On falling off the face of the earth

by - June 20, 2014

I had never before seen such a vast expanse of bricks. My school prided itself in its endless supply, but it wasn't in the brickyard that I was first overcome by the feeling. I was walking down the street in front of the health center with its fairly new construction and not yet matured trees. I looked up at the sky and for a moment feared that if gravity were to stop, I would just fly off the face of the earth with nothing to grab a hold of on my way out. I grew up surrounded by mountains, large trees and rolling landscapes, and here on this flat scab of earth, I felt completely vulnerable. If you think about it, given the earth is round and assuming it were completely smooth, if gravity were to cease, we'd all float off in a different perpendicular trajectory. We'd never cross paths forever and ever.

The image reminds me of the scene in C.S. Lewis's The Great Divorce where the bus makes a stop at a town (aka Hell) where people have allowed their quarrels and needs drive them farther and farther from one another:

"They've been moving on and on. Getting further apart. They're so far off by now that they could never think of coming to the bus stop at all. Astronomical distances. There's a bit of rising ground near where I live and a chap has a telescope. You can see the lights of the inhabited houses, where those old ones live, millions of miles away. Millions of miles from us and from one another. Every now and then they move further still."

It is so easy to lose that common force that binds me to community with others. Were I never to reach out for connection, I could simply drift on forever and ever. Some days I feel that. But that's what friendship and family are for -- to pull your balloony string and bring you back to the bunch.

Another image I've tossed around since my grandparents passed on was that as a child I've grown up in a dense forest where my grandparents were the tallest trees of the canopy, my parents and their brothers and sisters were the next, and the children are safe to develop their roots in the understory. When Popsy told me I'd be fine as I prepared to leave for college, I believed him. I'd be fine. Yet, as each generation passes, new trees are thrust into the sunlight to be the shade for the others. There is nothing shielding them from the face of the earth and rest of the universe. There's so much responsibility and wisdom, although I imagine the view is amazing.

The transition into adulthood and then parenthood (or have I come about these in reverse?) has been a bit like falling off the face of earth. I fear growing up and growing out and seeing the taller trees give way to wind and time and lightning strikes. This past week I rested in the shade of my parents, and it was so good. I don't want my kids to grow to tall too quickly, and I want to be strong and tall for them. I certainly don't want to wind up as that lone tree in an open grassy field. I've always found them lovely and yet devastatingly sad.

I blame this mood on one of my favorite duos Harrod and Funck. Last week, I pulled out the cd player and Matthew and I danced together like we were the only ones in the world.
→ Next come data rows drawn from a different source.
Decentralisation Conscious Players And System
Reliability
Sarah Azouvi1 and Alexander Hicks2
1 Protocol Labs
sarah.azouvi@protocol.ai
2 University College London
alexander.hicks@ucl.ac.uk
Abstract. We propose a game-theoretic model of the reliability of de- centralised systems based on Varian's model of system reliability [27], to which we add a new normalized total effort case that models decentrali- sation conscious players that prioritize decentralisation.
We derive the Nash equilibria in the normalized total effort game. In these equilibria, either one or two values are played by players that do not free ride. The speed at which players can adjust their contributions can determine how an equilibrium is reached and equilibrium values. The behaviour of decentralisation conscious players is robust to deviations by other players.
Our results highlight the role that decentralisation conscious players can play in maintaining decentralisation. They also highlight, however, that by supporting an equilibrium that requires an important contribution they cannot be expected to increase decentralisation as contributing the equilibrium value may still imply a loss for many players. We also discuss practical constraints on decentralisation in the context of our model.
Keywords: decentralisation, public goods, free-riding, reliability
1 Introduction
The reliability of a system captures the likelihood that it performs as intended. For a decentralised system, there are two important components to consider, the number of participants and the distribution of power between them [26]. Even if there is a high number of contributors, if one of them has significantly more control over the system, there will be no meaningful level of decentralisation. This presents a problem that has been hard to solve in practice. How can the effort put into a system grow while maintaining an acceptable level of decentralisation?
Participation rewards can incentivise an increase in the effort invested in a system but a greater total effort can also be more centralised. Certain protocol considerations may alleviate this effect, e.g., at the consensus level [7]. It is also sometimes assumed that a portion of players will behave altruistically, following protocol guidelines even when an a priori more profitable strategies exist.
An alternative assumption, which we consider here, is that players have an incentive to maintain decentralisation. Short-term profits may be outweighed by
Yet this song moves me, not to dance but to close my eyes:

We haven't forgotten a thing,
But let's not kid ourselves these days.
We let years go by once again
For moon and monkeyshine and masquerades.
From quietly shedding our youth
All the blame and that hawking about truth.
Finding we're dissatisfied,
Renouncing the doubts of the night in the clear dawn.

There's a far-away look in your eye,
It's behind the lines of the second page.
It's like reading some poet sublime
And your life 'til now was just commonplace.

Rewrite, rehearse, and repent.
You've gone over it again and again.
Aching to march in parades.
You bump shoulders behind barricades in a sea of faces.

And so it goes, all fall down.
Could this planet hold a place for you?
When the tide creeps in all around
Take a knee-deep breath or two.

Did your family teach you everything
About the in-betweens of grace and shame?
Go, run and sound the alarm,
'Cause it's wearing off like novocaine.

Awake enough to recognize
It's a bore when your heart's vandalized
By the ones who smile and say, "that's the breaks,"
And the see-you-later-but-you-know-I-did-love-you embrace that you've grown used to.

And so it goes, all fall down.
Could this planet hold a place for you?
When the tide creeps in all around,
Take a knee-deep breath or two.

Well, we haven't forgotten a thing
But we won't kid ourselves this time,
Because love's the show, it won't ever fold;
Around town it seems like everyone knows it'll raise the sky....It'll blow the sky.